2. GARNIER, [N] Abbé, Professent d’Hébreu au College Royal, de l’Académie des Inscriptions & Belles-Lettres, né en 17..

Successeur de deux habiles Ecrivains dans la composition de l’Histoire de France ; il seroit digne de marcher à côté d’eux, s’il se fût un peu moins écarté de leur plan, & s’il eût mis un peu plus de chaleur dans son style. On ne peut se dispenser de rendre justice à son mérite. Il écrit avec noblesse, & souvent avec élégance ; il a l’art de présenter les faits d’une maniere intéressante ; on voit qu’il est plein de sagacité dans la Critique, judicieux & quelquefois profond dans ses Réflexions, toujours vrai dans ses Récits. Mais qu’il nous soit permis d’observer que les mœurs de la Nation, l’état des Arts & des Sciences, les usages des différentes classes de Citoyens, devenus si intéressans sous la plume de MM. Veli & Villaret, sont trop négligés par le Continuateur. Ces différens objets avoient répandu un nouveau degré d’intérêt sur les travaux de ses Prédécesseurs, qui s’étoient écartés, en ce point, du plan suivi par tous ceux qui ont écrit l’Histoire de France. M. l’Abbé Veli avoit très-sagement senti que l’Histoire d’un Peuple ne se borne pas à l’Histoire de ses Rois ; que le tableau de ce qu’il a été dans l’ordre moral & civil, est pour le moins aussi piquant, aux yeux d’un Lecteur avide & éclairé, que celui des révolutions de son Gouvernement. M. Villaret avoit suivi la route de son modele, & l’on a lieu d’être étonné que M. l’Abbé Garnier s’en soit écarté, pour rentrer dans celle de nos autres Historiens.

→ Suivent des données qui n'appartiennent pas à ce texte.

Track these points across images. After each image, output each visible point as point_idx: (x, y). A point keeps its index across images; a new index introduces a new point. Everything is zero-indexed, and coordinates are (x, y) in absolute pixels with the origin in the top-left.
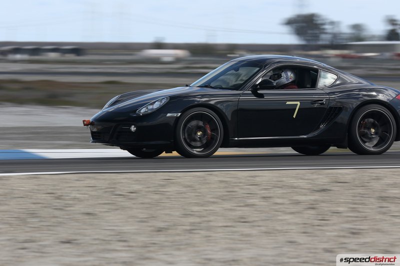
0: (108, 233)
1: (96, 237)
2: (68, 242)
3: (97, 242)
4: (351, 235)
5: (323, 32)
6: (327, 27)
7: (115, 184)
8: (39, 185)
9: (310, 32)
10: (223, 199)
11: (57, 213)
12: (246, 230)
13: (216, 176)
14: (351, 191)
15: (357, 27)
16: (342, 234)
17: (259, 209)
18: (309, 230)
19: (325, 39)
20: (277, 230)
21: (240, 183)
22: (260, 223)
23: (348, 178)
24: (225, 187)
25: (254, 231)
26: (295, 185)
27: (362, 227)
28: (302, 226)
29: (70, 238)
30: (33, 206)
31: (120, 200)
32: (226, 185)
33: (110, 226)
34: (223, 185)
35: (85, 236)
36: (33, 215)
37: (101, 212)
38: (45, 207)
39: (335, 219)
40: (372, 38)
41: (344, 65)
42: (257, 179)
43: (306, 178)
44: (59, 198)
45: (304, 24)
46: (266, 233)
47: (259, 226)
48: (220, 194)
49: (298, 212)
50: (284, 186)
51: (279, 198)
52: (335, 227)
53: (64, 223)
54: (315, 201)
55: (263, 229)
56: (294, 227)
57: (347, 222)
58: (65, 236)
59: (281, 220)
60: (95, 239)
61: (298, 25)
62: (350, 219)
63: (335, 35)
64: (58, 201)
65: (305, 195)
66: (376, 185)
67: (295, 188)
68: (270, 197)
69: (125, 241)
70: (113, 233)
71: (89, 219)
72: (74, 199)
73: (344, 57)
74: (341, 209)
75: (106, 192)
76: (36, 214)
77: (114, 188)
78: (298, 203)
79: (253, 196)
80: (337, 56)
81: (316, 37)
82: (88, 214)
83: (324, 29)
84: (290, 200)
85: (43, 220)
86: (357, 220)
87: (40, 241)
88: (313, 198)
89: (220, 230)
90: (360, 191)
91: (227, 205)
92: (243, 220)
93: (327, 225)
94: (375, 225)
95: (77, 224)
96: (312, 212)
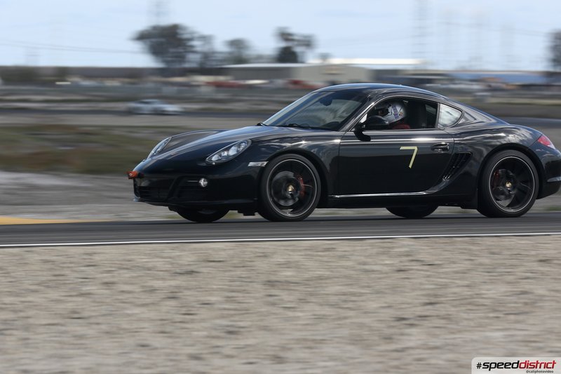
4: (228, 336)
5: (191, 50)
6: (195, 43)
9: (172, 50)
10: (47, 285)
12: (80, 330)
13: (38, 253)
14: (227, 274)
15: (237, 44)
16: (214, 333)
17: (98, 300)
18: (168, 329)
19: (193, 60)
20: (124, 329)
21: (71, 263)
22: (100, 320)
23: (222, 255)
24: (51, 269)
25: (90, 331)
26: (150, 265)
27: (241, 324)
28: (159, 322)
32: (53, 266)
34: (48, 266)
39: (204, 313)
40: (259, 58)
41: (221, 96)
42: (97, 258)
43: (165, 255)
45: (163, 40)
46: (107, 333)
47: (98, 324)
48: (44, 278)
49: (153, 304)
50: (135, 267)
51: (126, 283)
52: (203, 324)
54: (176, 287)
55: (104, 327)
56: (146, 325)
57: (223, 317)
59: (129, 315)
61: (154, 40)
62: (226, 312)
63: (207, 56)
65: (163, 279)
66: (261, 265)
67: (149, 269)
68: (113, 283)
73: (218, 85)
74: (213, 299)
78: (153, 290)
79: (89, 282)
80: (209, 84)
81: (181, 58)
83: (192, 46)
84: (143, 287)
86: (235, 314)
88: (173, 283)
89: (41, 330)
90: (239, 272)
91: (54, 295)
92: (75, 315)
93: (192, 321)
94: (261, 320)
96: (173, 303)
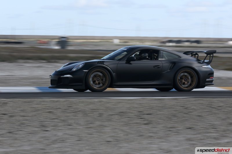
0: (208, 124)
1: (202, 126)
2: (190, 128)
3: (203, 129)
7: (211, 103)
8: (177, 103)
11: (185, 115)
29: (191, 126)
30: (175, 112)
31: (214, 110)
33: (209, 121)
35: (197, 126)
36: (175, 116)
37: (205, 115)
38: (180, 113)
44: (186, 108)
53: (188, 120)
58: (188, 125)
60: (202, 127)
64: (186, 110)
69: (215, 128)
70: (210, 125)
71: (199, 118)
72: (193, 109)
75: (208, 106)
76: (176, 115)
77: (211, 104)
82: (199, 116)
85: (179, 118)
87: (177, 128)
95: (194, 120)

Un autre défaut qu’on peut lui reprocher, est trop de timidité dans le récit, & trop peu de cette abondance historique, si nous pouvons nous servir de ce terme, qui facilité la marche de l’Historien & lui donne de la rapidité. « Un homme qui écrit l’Histoire, dit M. de Fénélon, doit en embrasser & en posséder toutes les parties ; il doit la voir toute entiere, comme d’une seule vue. Il faut en montrer l’unité, & tirer, pour ainsi dire, d’une seule source tous les principaux événemens qui en dépendent. Il faut choisir, sur vingt endroits, celui où un fait sera le mieux placé, pour répandre la lumiere sur tous les autres. Souvent un fait montré par avance & de loin, débrouille ce qui le prépare ; souvent un autre fait sera mieux dans son jour, étant placé en arriere ».

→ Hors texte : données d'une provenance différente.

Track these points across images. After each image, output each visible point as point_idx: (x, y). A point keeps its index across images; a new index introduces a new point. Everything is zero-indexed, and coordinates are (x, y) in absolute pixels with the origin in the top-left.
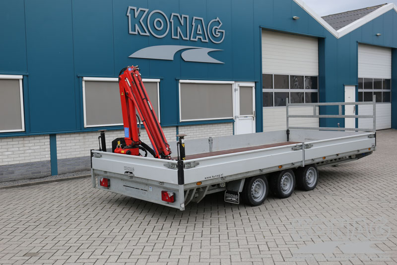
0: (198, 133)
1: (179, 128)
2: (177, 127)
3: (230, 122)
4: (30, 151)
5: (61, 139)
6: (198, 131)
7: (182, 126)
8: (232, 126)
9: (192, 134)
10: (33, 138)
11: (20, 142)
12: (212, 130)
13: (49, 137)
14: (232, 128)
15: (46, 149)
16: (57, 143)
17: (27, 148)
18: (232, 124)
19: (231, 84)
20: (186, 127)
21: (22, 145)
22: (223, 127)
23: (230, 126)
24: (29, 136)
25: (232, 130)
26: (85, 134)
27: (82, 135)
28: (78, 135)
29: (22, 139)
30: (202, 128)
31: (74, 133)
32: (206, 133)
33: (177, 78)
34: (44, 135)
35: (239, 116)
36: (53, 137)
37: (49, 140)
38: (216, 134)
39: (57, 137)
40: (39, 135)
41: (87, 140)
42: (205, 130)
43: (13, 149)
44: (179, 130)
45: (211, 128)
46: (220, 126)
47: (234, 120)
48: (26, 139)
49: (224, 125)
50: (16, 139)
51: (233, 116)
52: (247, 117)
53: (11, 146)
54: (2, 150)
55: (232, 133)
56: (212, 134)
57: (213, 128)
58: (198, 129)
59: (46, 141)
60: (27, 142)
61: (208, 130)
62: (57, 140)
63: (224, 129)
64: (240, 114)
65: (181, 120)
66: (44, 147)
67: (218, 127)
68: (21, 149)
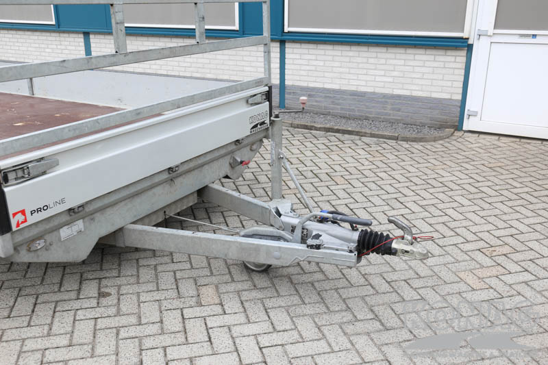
0: (337, 64)
1: (287, 45)
2: (282, 43)
3: (456, 48)
4: (67, 52)
5: (95, 40)
6: (337, 58)
7: (294, 41)
8: (464, 59)
9: (322, 63)
10: (67, 35)
11: (58, 39)
12: (383, 61)
13: (82, 36)
14: (463, 66)
17: (64, 47)
18: (464, 53)
20: (304, 46)
21: (58, 43)
22: (425, 57)
23: (461, 56)
24: (64, 32)
25: (463, 72)
29: (57, 34)
30: (351, 54)
32: (361, 66)
34: (77, 32)
35: (491, 31)
36: (86, 35)
37: (82, 40)
38: (395, 74)
39: (91, 36)
40: (73, 32)
42: (359, 60)
44: (287, 50)
45: (379, 55)
46: (415, 54)
47: (470, 42)
48: (62, 35)
49: (429, 51)
50: (53, 34)
51: (463, 31)
52: (534, 36)
53: (50, 42)
54: (43, 46)
55: (462, 79)
56: (382, 73)
57: (388, 55)
58: (339, 53)
59: (80, 39)
60: (62, 39)
61: (371, 61)
62: (91, 40)
63: (427, 64)
64: (496, 27)
65: (288, 27)
66: (79, 48)
67: (404, 56)
68: (59, 47)
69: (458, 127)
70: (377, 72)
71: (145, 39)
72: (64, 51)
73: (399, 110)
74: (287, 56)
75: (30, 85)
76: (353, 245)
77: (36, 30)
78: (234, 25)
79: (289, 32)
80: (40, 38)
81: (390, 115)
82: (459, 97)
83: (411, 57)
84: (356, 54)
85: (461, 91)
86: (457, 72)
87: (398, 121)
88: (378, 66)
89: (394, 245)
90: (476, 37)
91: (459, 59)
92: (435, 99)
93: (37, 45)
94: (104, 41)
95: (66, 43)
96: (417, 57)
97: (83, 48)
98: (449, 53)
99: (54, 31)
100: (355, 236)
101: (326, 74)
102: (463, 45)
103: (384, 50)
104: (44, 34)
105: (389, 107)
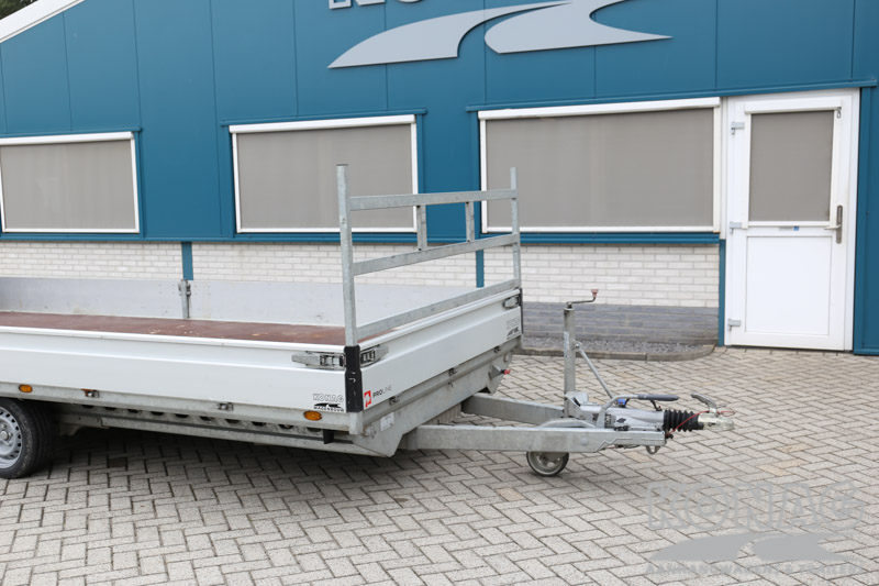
0: (555, 271)
3: (706, 245)
4: (152, 270)
5: (200, 253)
6: (554, 263)
8: (717, 258)
10: (155, 247)
11: (139, 252)
12: (615, 264)
13: (180, 247)
14: (717, 266)
15: (177, 270)
16: (195, 259)
17: (148, 264)
18: (716, 250)
19: (711, 109)
21: (140, 258)
22: (668, 258)
23: (712, 255)
24: (150, 242)
25: (717, 273)
26: (244, 247)
27: (237, 247)
28: (228, 247)
29: (140, 246)
30: (572, 257)
31: (223, 243)
33: (468, 108)
34: (173, 242)
35: (745, 222)
36: (187, 245)
37: (180, 253)
38: (632, 279)
39: (194, 247)
40: (166, 242)
41: (246, 259)
42: (584, 264)
43: (129, 263)
45: (610, 257)
46: (655, 254)
47: (722, 237)
48: (147, 247)
49: (672, 250)
50: (132, 246)
51: (711, 224)
52: (796, 228)
53: (126, 258)
54: (114, 263)
55: (717, 281)
56: (615, 279)
57: (621, 257)
58: (556, 257)
59: (176, 253)
60: (147, 252)
61: (599, 264)
62: (194, 253)
63: (672, 265)
64: (751, 218)
65: (488, 225)
66: (174, 264)
67: (641, 257)
68: (140, 264)
69: (718, 341)
70: (608, 279)
71: (280, 248)
72: (148, 269)
73: (640, 325)
74: (486, 263)
75: (185, 305)
76: (660, 425)
77: (105, 242)
78: (412, 226)
79: (488, 233)
80: (111, 252)
81: (629, 333)
82: (716, 304)
83: (651, 258)
84: (580, 257)
85: (717, 296)
86: (709, 273)
87: (641, 340)
88: (609, 271)
89: (700, 420)
90: (729, 231)
91: (710, 258)
92: (686, 308)
93: (105, 263)
94: (215, 252)
95: (153, 258)
96: (659, 258)
97: (181, 264)
98: (698, 250)
99: (135, 242)
100: (661, 416)
101: (541, 285)
102: (714, 241)
103: (615, 250)
104: (117, 246)
105: (627, 321)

Malgré cette critique, que nous jugeons indispensable, M. l’Abbé Garnier nous paroît digne d’être cité parmi les Historiens qu’on estime. Il s’étoit déjà distingué parmi les Littérateurs, par un Ouvrage qui a pour titre : l’Homme de Lettres. Des vûes excellentes, une grande connoissance dans la Littérature ancienne & moderne, étrangere & nationale, dans la Morale & la Politique, prouvent que cet Auteur a bien su choisir la matiere de ses lectures, qu’il les a bien digérées & en a tiré parti. Son Traité de l’origine du Gouvernement François, est dans un autre genre : il a le ton de la Dissertation ; mais l’érudition n’y marche qu’accompagnée de l’élégance & du raisonnement.